MSRB Harmonizes Rule G-19, Rule G-48, and Rule G-20 with Requirements of Regulation Best Interest. On June 25, 2020, the MSRB received approval from the SEC for amendments to MSRB Rules G-19, G-48, and G-20 that align these rules to the Commission’s recently adopted Regulation Best Interest. An overview of Regulation Best Interest is provided in the July 2019 Quarterly Regulatory Update. The primary purpose of Regulation Best Interest is to impose a new standard of conduct for broker-dealers that goes beyond the existing standard, which requires that broker-dealers make recommendations that are “suitable” for the relevant customer. Under Regulation Best Interest, a broker-dealer must act in the retail customer’s best interest and cannot place its own interests ahead of the customer’s interests. Pursuant to the amendments, Rule G-19, which governs suitability, will apply only in circumstances in which Regulation Best Interest does not apply and will thus apply to recommendations made to non-retail customers as well as recommendations made to any customers by bank dealers. Further, Rule G-48, which governs transactions with Sophisticated Municipal Market Professionals (SMMP), will be clarified to state that the limited exception thereunder from the requirement to perform a customer-specific suitability analysis is available only for recommendations that are subject to Rule G-19. And Rule G-20, which governs gifts, gratuities, and non-cash compensation, will require any permissible non-cash compensation to align with the requirements of Regulation Best Interest. Additionally, Rules G-8 and G-9 were amended to harmonize certain books and records requirements with the provisions of Regulation Best Interest.
MSRB Waives Market Activity Fees for Transactions with the Municipal Liquidity Facility. On May 28, the MSRB filed a proposed rule change for immediate effectiveness with the SEC to amend MSRB Rule A-13 on underwriting and transaction assessments for broker-dealers, which provides temporary relief from certain market activity fees related to the new Municipal Liquidity Facility (MLF) established by the Federal Reserve in June.
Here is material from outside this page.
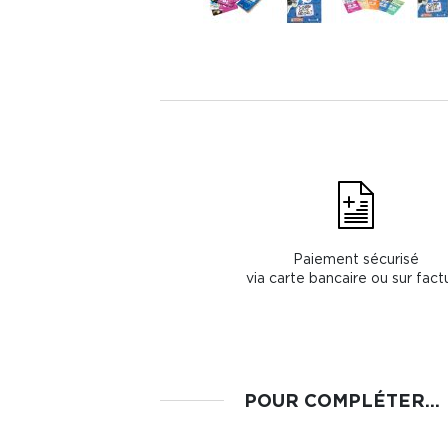
Paiement sécurisé
via carte bancaire ou sur fact
POUR COMPLÉTER...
Pursuant to the amendments, the following fees are waived: (i) the underwriting fee (formerly in the amount .00275%, or $.0275 per $1,000) assessed against the par amounts on primary offerings purchased by or on behalf of the MLF; (ii) transaction fees on sales to the MLF (formerly .001%, or $.01 per $1,000 of the aggregate number of reported transactions); and (iii) technology fees (formerly $1.00 per transaction) assessed against sales to the MLF. The MSRB intends the waiver to be temporary and to expire at the same time as the MLF, which is currently scheduled to cease purchasing Eligible Notes (i.e. Tax Anticipation Notes, Tax and Revenue Anticipation Notes, Bond Anticipation Notes , Revenue Anticipation Notes, and similar short-term notes from eligible issuers) on December 31, 2020, unless the Federal Reserve decides to extend the program.
MSRB Amends Certain Rules to Provide Regulatory Relief During COVID-19 Pandemic. On April 9, the MSRB filed a series of proposed rule changes with the SEC for immediate effectiveness seeking to provide regulatory relief on a temporary basis to broker-dealers and Municipal Advisors in light of the operational challenges due to the ongoing COVID-19 pandemic. In an effort to afford regulated entities an opportunity to better manage and allocate resources, the proposed rule changes: (i) suspend late fees owed for the period of March 1, 2020 through July 31, 2020; (ii) modify the date by which compliance obligations must be completed under certain MSRB rules for a temporary period; and (iii) extend the compliance date of certain rule changes that have yet to be implemented. The changes affect MSRB Rules A-11 (on fee payment guidelines), A-12 (on registration with the MSRB), G-3 (on professional qualification requirements), G-27 (on supervision), and G-44 (on the supervisory and compliance obligations of Municipal Advisors).
Harsha Sekar is an attorney in KAV’s Public Finance Group. His practice involves the representation of underwriters, issuers and borrowers, banks and other transaction participants in municipal securities offerings.